Comme l'an passé, une correction des marchés et l'endettement de certains acteurs restent les deux principaux risques identifiés par l'Autorité des marchés financiers (AMF) en 2019, sur fond de ralentissement économique et d'incertitudes géopolitiques.

« Nous avons un environnement général de marché moins porteur depuis l'année dernière », marqué par « une moindre croissance économique dans beaucoup de pays » et une « hausse de l'incertitude et des tensions géopolitiques croissante », a relevé, mardi, Benoît de Juvigny, le secrétaire général de l'AMF, à l'occasion de la présentation de la « cartographie 2019 des marchés et des risques ». Pour autant, le « changement des anticipations de politique monétaire », que ce soit de la Réserve fédérale américaine (Fed) ou de la Banque centrale européenne (BCE), a soutenu les cours des actions, dont les valorisations sont élevées au regard des fondamentaux économiques, note le rapport de l'AMF.

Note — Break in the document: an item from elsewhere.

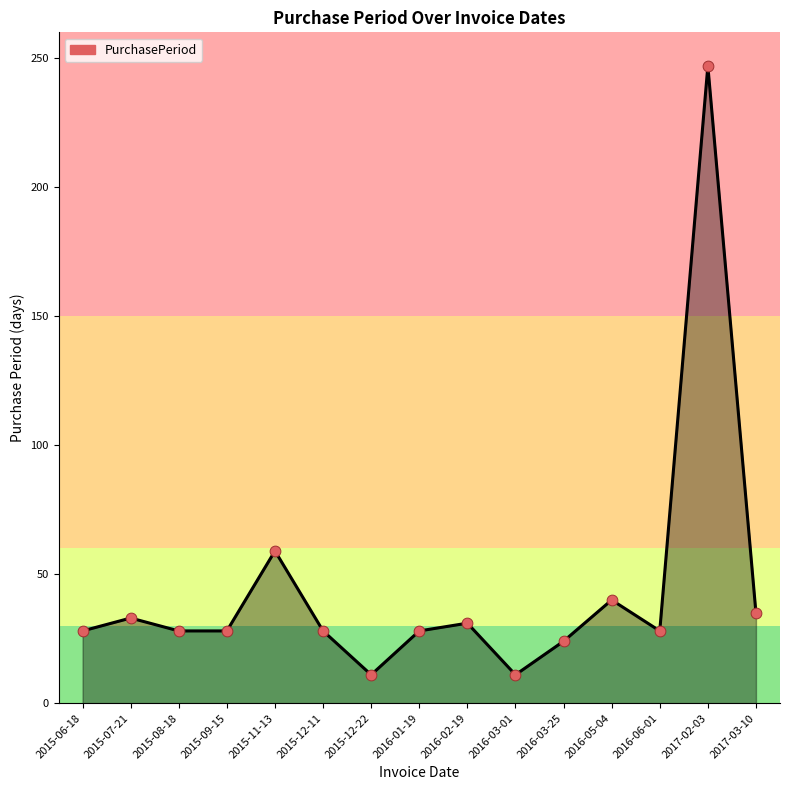

What is the ratio of the value at 2016-03-01 to the value at 2015-11-13?

0.2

Dans ce contexte, « les risques qui sont liés à cet environnement prolongé de bas ou très bas taux d'intérêt nous paraissent toujours majeurs », a poursuivi Benoît de Juvigny, citant la « re-tarification brutale des actifs financiers », « les problématiques des trajectoires d'endettement potentiellement difficilement soutenables » ou encore « les prises de risques des investisseurs liées à cette recherche tous azimuts de rendement ».

La politique monétaire scrutée par les investisseurs

« La politique monétaire est venue en facteur de soutien de ces marchés actions alors que quand l'on regarde les fondamentaux, nous estimons qu'il y a des vulnérabilités et que toute modification ou déception sur les politiques monétaires serait de nature à provoquer une correction sur ces marchés », a expliqué de son côté Stéphane Gallon, chef économiste de l'AMF. In fine, compte tenu de la difficulté des banques centrales à normaliser leur politique monétaire, « cela ouvre même la voie », selon Stéphane Gallon, « à des risques du type scénario à la japonaise », où la banque centrale n'a jamais réussi à relever ses taux.

Par ailleurs, cet environnement de taux d'intérêt très bas, voire négatifs pour certains pays comme l'Allemagne ou la France, est « porteur de risques pour la profitabilité d'un certain nombre d'acteurs du secteur financier comme les banques et cela met également beaucoup de pression sur les marges et les frais pour tout un tas d'autres secteurs comme la gestion d'actifs », a complété le chef économiste de l'AMF. Il induit également, observe l'AMF, une recherche accrue de rendement des investisseurs pouvant les conduire à privilégier des actifs plus risqués.

Les dépôts bancaires continuent à phagocyter l'épargne

Les « volumes élevés d'obligations spéculatives » (de la catégorie « high yield » ou à « haut rendement » qui regroupe les entreprises les moins bien notés par les agences de notation) ont ainsi retenu l'attention du gendarme de la Bourse, qui ne constate pas d'amélioration sur les trajectoires d'endettement depuis 2018. L'AMF relève également un « emballement des fonds de financement privé ou des fonds immobiliers ». « C'est le signe que les investisseurs, dans le cadre de leur recherche de rendement, se sont dirigés vers des classes d'actifs moins liquides », a estimé Stéphane Gallon.

Enfin, tendance de fond, « il y a toujours davantage d'épargne qui va se placer sur les dépôts bancaires », qui sont des placements sûrs, mais ne rapportant rien en nominal, au détriment des investissements en actions, ce qui « n'est pas sain », a-t-il jugé. « Les épargnants sont toujours la proie rêvée de différentes escroqueries possibles » avec en particulier le retour « d'arnaques sur les crypto-actifs », a-t-il ajouté, qui n'est pas sans lien avec le rebond du cours du bitcoin.